As California struggles to repair its tattered energy markets, it appears that the simple idea of encouraging more customers to go solar has been complicated by a multitude of other factors.
“The beauty of net metering always has been its simplicity,” said Tom Starrs, CEO of Schott Applied Power Corporation of Rocklin. The utility amendments to AB 58 “compel the solar industry to participate in lengthy and complex regulatory proceedings. The utilities use their customers’ money to dedicate teams of attorneys at these proceedings, while the solar industry can hardly afford to participate. These utilities have a 100-year history of completely dominating such proceedings, and manipulating the results to their advantage.”

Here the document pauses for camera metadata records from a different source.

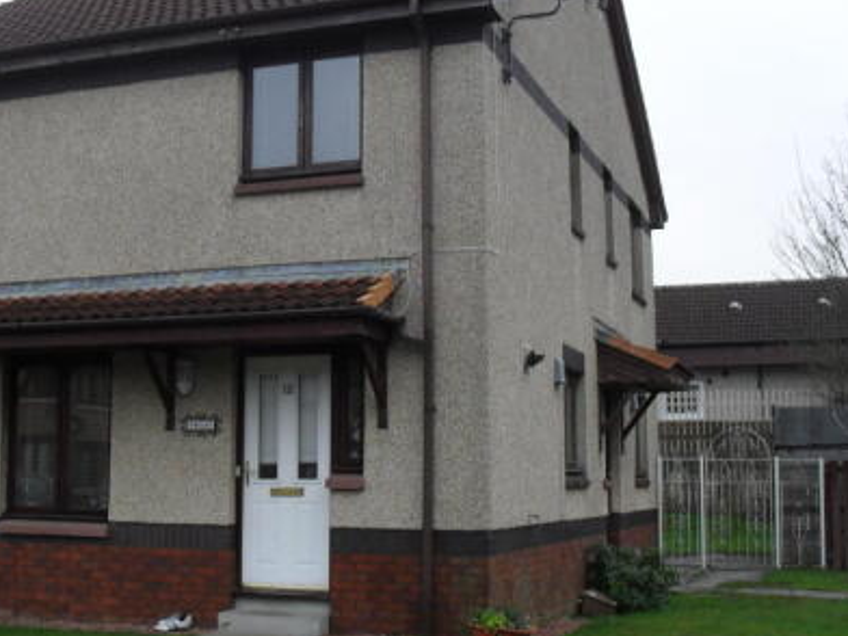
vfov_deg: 28.0
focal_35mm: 52
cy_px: 310
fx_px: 1274
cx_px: 330
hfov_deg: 36.7
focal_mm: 6.3
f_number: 3.2
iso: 100
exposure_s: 1/45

If AB 58 dies, whatever form it takes this August, large solar generators will get paid nothing for the power they put back to the grid. Solar advocates will be busy this July trying to convince author Keeley to go back to the simple system that worked well—at least in their view—in the recent past.
There are other storm clouds looming on the solar energy horizon. Behind the scenes, utilities are also trying to apply “exit fees” to solar generators in arcane regulatory proceedings at the California Public Utilities Commission (CPUC).
These fees would be assessed on solar generators to help pay off the $43 billion in fossil fuel contracts that have been the subject of much consternation by the Davis administration.
“Because of the high up-front capital costs of solar PV systems, imposing these very substantial fees on these small solar systems is just another way to discourage these technologies,” said Ed O’ Neil, the attorney representing solar generators.
An array of public policies has spawned a solar boom in California over the last two years. The hottest solar PV market in the land convinced Sharp Electronics Corporation, the world’s top solar panel manufacturer, to open up shop in Huntington Beach. Schott Applied Power Corporation also relocated from the state of Washington to Rocklin due to California’s progressive solar energy policies.
While Sacramento is the current solar PV leader, the city of San Francisco is planning to surpass Sacramento’s world rooftop solar PV record by adding as much as 50 MW of solar by 2012, much of this coming from larger solar systems installed on government buildings. If the current version of AB 58 becomes law, this is yet another local government whose current plans may be in jeopardy.
Kari Smith, manager of regulatory affairs for Berkeley-based Powerlight Corporation, which specializes in large-scale solar projects, summed it all up succinctly: “Does California want to support solar or not? This is the fundamental question.”